Data shown START

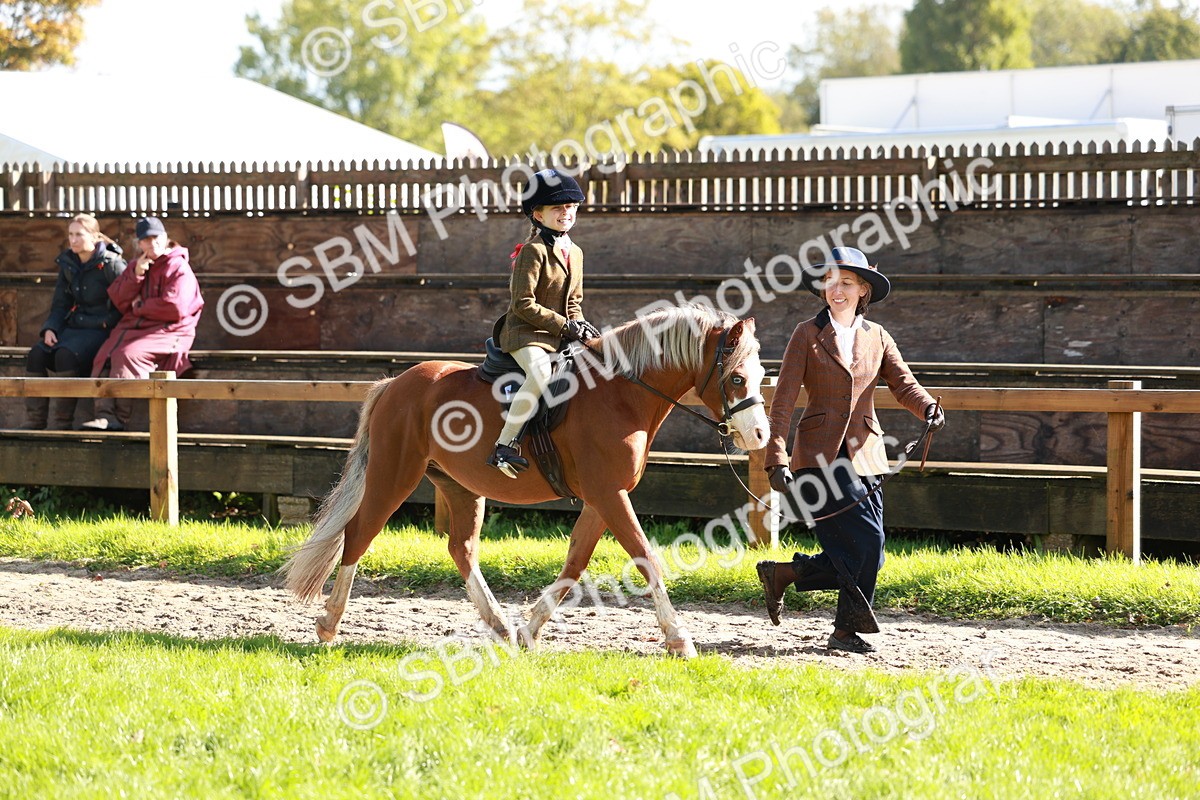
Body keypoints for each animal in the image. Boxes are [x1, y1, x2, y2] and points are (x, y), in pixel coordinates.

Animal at [281, 304, 770, 657]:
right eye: (737, 378)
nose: (761, 436)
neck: (621, 394)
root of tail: (397, 382)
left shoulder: (602, 498)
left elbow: (574, 563)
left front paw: (529, 631)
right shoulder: (610, 495)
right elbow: (646, 557)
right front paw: (679, 638)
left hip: (460, 486)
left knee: (461, 549)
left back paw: (499, 625)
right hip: (393, 476)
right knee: (358, 534)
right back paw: (329, 623)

Data shown END

_Exercise instructions_
Exactly as they appear above, write out all the entries, without pictures.

_Answer space_
Body keypoints for each animal in the image. Boxes are [x1, y1, x2, y2] and points are (x, y), in pixel coordinates.

Animal at [281, 304, 770, 657]:
right eye: (737, 378)
nose: (761, 436)
neck: (621, 394)
root of tail: (397, 382)
left shoulder: (602, 498)
left elbow: (574, 563)
left front paw: (529, 631)
right shoulder: (610, 495)
right elbow: (646, 557)
right front paw: (679, 638)
left hip: (460, 486)
left knee: (461, 549)
left back paw: (499, 625)
right hip: (393, 476)
right knee: (358, 534)
right back paw: (329, 623)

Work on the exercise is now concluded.